G.C. : Nous consoliderons et nous allons continuer à croître. Nous avons une volonté de développement, surtout en franchise internationale. Nous serons en Belgique, nous sommes en Suisse, au Maroc et en Turquie. Nous allons signer la Tunisie et Dubaï.


J.A. : Quelles sont les perspectives en France ?
G.C. : Aujourd'hui, nous avons 430 centres en France, je pense que nous pouvons atteindre 600 à 700 centres, voire 800. La notoriété de la marque, l'élargissement de nos activités nous permettent de descendre dans des villes de plus en plus petites. Nous avons une notoriété assistée de 99 % et de 60 % en notoriété spontanée. Un centre Speedy est rentable dès la première année.


J.A. : Quelle est la valeur du patrimoine immobilier ?
G.C. : Nous avons 135 centres qui nous appartiennent avec des localisations précieuses. Un centre vaut autour de 50 % de son chiffre d'affaires.


J.A. : Combien vaut Speedy ?
G.C. : Avec la valorisation des biens et des stocks, si vous voulez une estimation, je pense que Speedy vaut entre 150 et 200 millions d'euros.

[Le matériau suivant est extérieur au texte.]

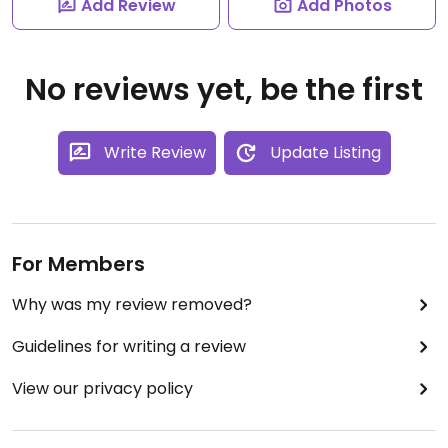
Add Review
Add Photos
No reviews yet, be the first
Write Review
Update Listing
For Members
Why was my review removed?
Guidelines for writing a review
View our privacy policy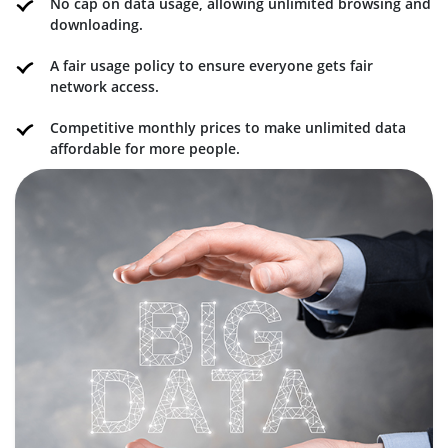
No cap on data usage, allowing unlimited browsing and
downloading.
A fair usage policy to ensure everyone gets fair
network access.
Competitive monthly prices to make unlimited data
affordable for more people.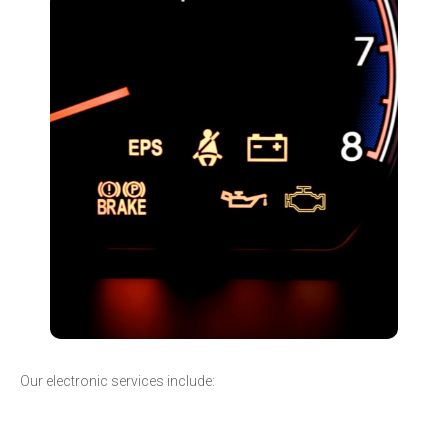
Our electronic services include: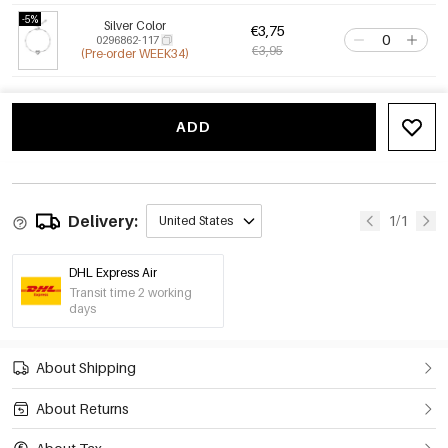
-5%
Silver Color
€3,75
0296862-117
€3,95
(Pre-order WEEK34)
ADD
Delivery:
1/1
United States
DHL Express Air
Transit time 2 working
days
About Shipping
About Returns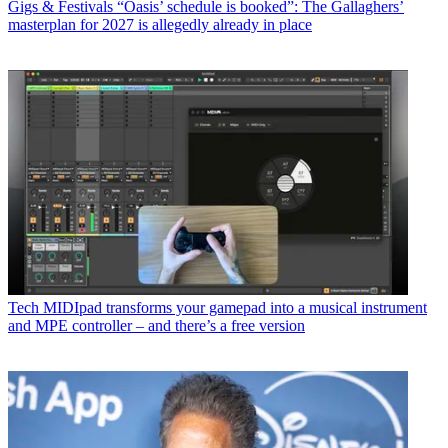
Gigs & Festivals
“Oasis’ schedule is booked”: The Gallaghers’
masterplan for 2027 is allegedly already in place
Tech
MIDIpad transforms your gamepad into a musical instrument
and MPE controller – and there’s a free version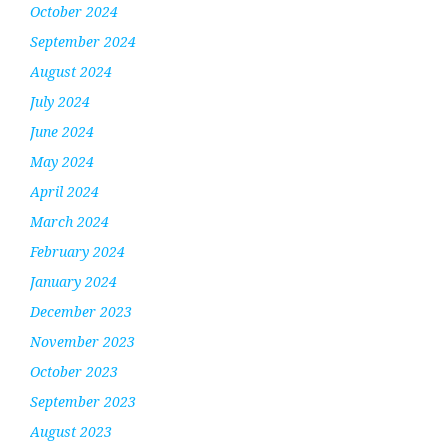
October 2024
September 2024
August 2024
July 2024
June 2024
May 2024
April 2024
March 2024
February 2024
January 2024
December 2023
November 2023
October 2023
September 2023
August 2023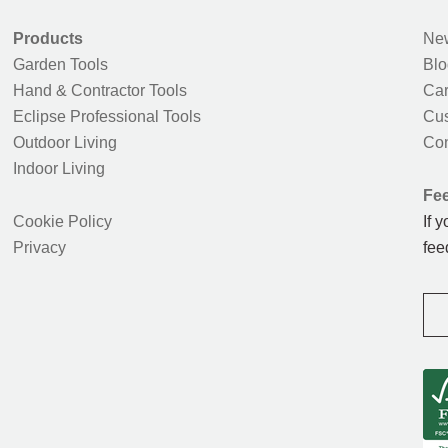
Products
New
Garden Tools
Blo
Hand & Contractor Tools
Car
Eclipse Professional Tools
Cus
Outdoor Living
Con
Indoor Living
Fe
Cookie Policy
If 
Privacy
fee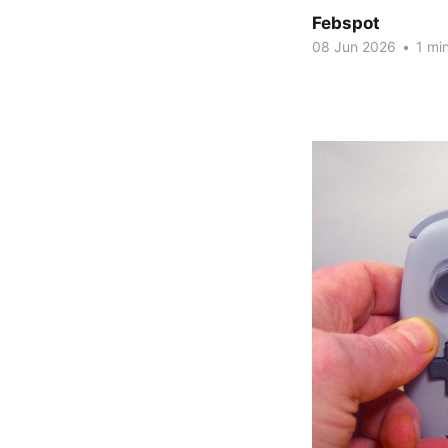
Febspot
08 Jun 2026
•
1 min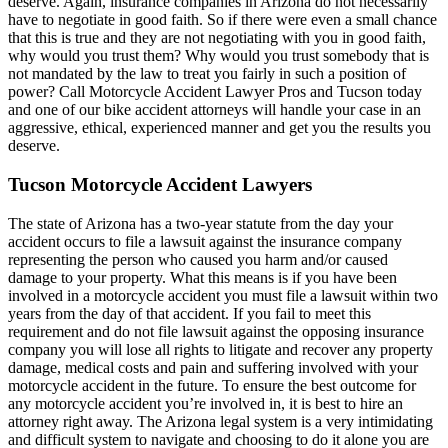
deserve. Again, insurance companies in Arizona do not necessarily
have to negotiate in good faith. So if there were even a small chance
that this is true and they are not negotiating with you in good faith,
why would you trust them? Why would you trust somebody that is
not mandated by the law to treat you fairly in such a position of
power? Call Motorcycle Accident Lawyer Pros and Tucson today
and one of our bike accident attorneys will handle your case in an
aggressive, ethical, experienced manner and get you the results you
deserve.
Tucson Motorcycle Accident Lawyers
The state of Arizona has a two-year statute from the day your
accident occurs to file a lawsuit against the insurance company
representing the person who caused you harm and/or caused
damage to your property. What this means is if you have been
involved in a motorcycle accident you must file a lawsuit within two
years from the day of that accident. If you fail to meet this
requirement and do not file lawsuit against the opposing insurance
company you will lose all rights to litigate and recover any property
damage, medical costs and pain and suffering involved with your
motorcycle accident in the future. To ensure the best outcome for
any motorcycle accident you’re involved in, it is best to hire an
attorney right away. The Arizona legal system is a very intimidating
and difficult system to navigate and choosing to do it alone you are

Propos recueillis par Florence Lagarde





Curriculum vitae

Nom Chauveau
Prénom Gilles
Age 53 ans, 2 enfants

Gilles Chauveau commence sa carrière en 1972 chez un grossiste en pièces détachées automobiles, l'Agic. D'abord responsable des ventes, il devient par la suite directeur des achats et, enfin, directeur commercial. Il quitte le groupe en 1982 pour rejoindre Speedy en tant que directeur d'exploitation. Il occupera ce poste jusqu'en 1990, date à laquelle il est nommé président de Speedy France, une fonction qui implique également le contrôle de l'Espagne, de la Suisse, du Portugal, du Maroc, de la Tunisie ainsi que des Dom-Tom : Nouvelle-Calédonie, Réunion, Martinique, Guadeloupe et Guyane.